Exercise. Recompile line-sorter.c and re-run mtrace as described, to determine the exact location of the call that allocated storage that was never deallocated. Using this additional information, find, diagnose, and correct the error that is causing the leak. Confirm that your solution worked (at least in this particular case).

5: Limiting memory tracing

The GNU library that contains mtrace also contains the function muntrace, which also takes no arguments and returns no value. The effect of invoking muntrace is to suspend the tracing of memory allocation and deallocation. Tracing resumes when and if another call to mtrace is executed.

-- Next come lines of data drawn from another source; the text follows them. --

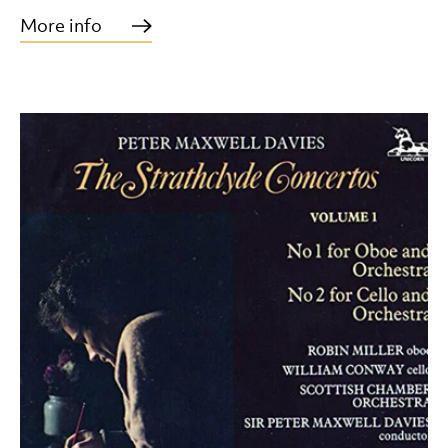
More info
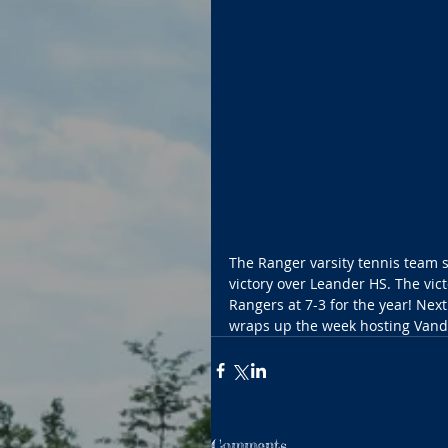
The Ranger varsity tennis team 
victory over Leander HS. The vict
Rangers at 7-3 for the year! Nex
wraps up the week hosting Vandeg
Comments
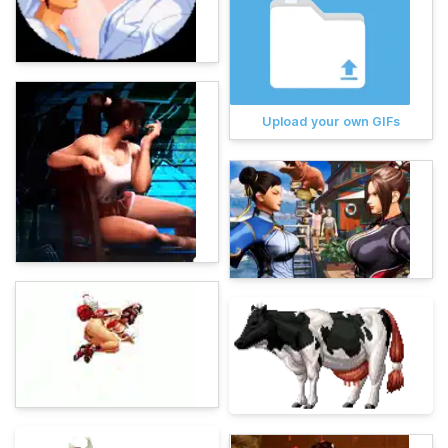
Upload your own GIFs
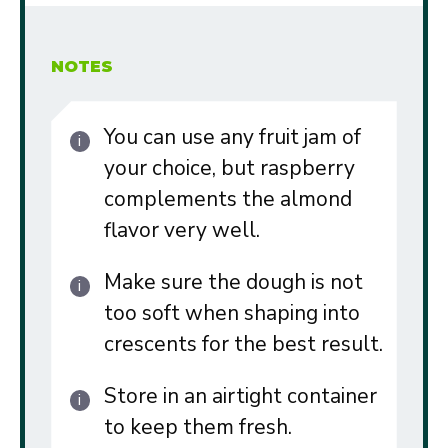
NOTES
You can use any fruit jam of
your choice, but raspberry
complements the almond
flavor very well.
Make sure the dough is not
too soft when shaping into
crescents for the best result.
Store in an airtight container
to keep them fresh.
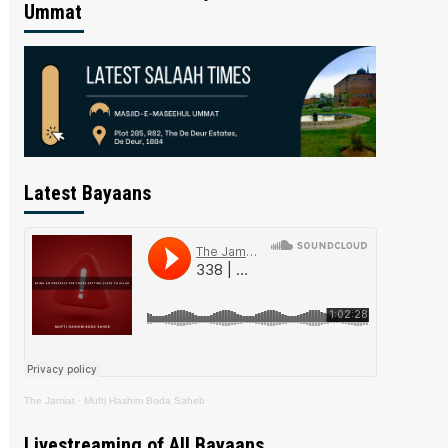
Ummat
Latest Bayaans
The Jamiat
·
Mufti Hashim Boda Saheb
Livestreaming of All Bayaans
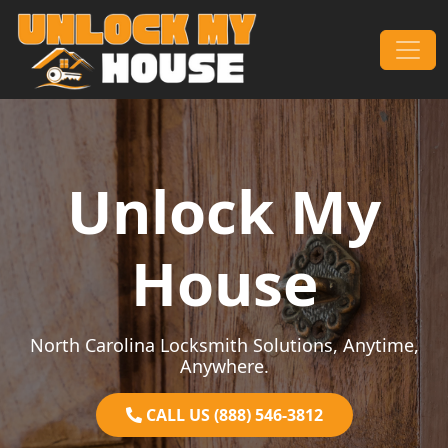
Skip to content
Main Navigation
Unlock My
House
North Carolina Locksmith Solutions, Anytime,
Anywhere.
CALL US (888) 546-3812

For instance, if you're investigating whether a memory leak occurs within a particular block of code, you can put a call to mtrace at the beginning of the block and a call to muntrace at the end, and the memory-allocation system will track only operations inside the block.

When a directory contains several files, perhaps even several standalone executables, that contain calls to mtrace, it can be difficult to keep track of which of them the log file currently pertains to. Another way to be more selective about memory tracing is to enclose the invocation of mtrace in compiler directives that make it conditional on the definedness of some identifier that the preprocessor will see -- MTRACING, perhaps:

#ifdef MTRACING mtrace(); #endif

The gcc compiler leaves the call to mtrace out of the executable that it constructs unless the identifier MTRACING has been defined. To activate it, recompile the code, giving gcc the command-line option -DMTRACING (“define MTRACING”).

Exercise. Conditionalize the call to mtrace that you added to line-sorter.c. Recompile that file without defining MTRACING and run the resulting executable on line-tester. Confirm (by checking timestamps) that the newly compiled version of line-sorter did not create an mtrace log file.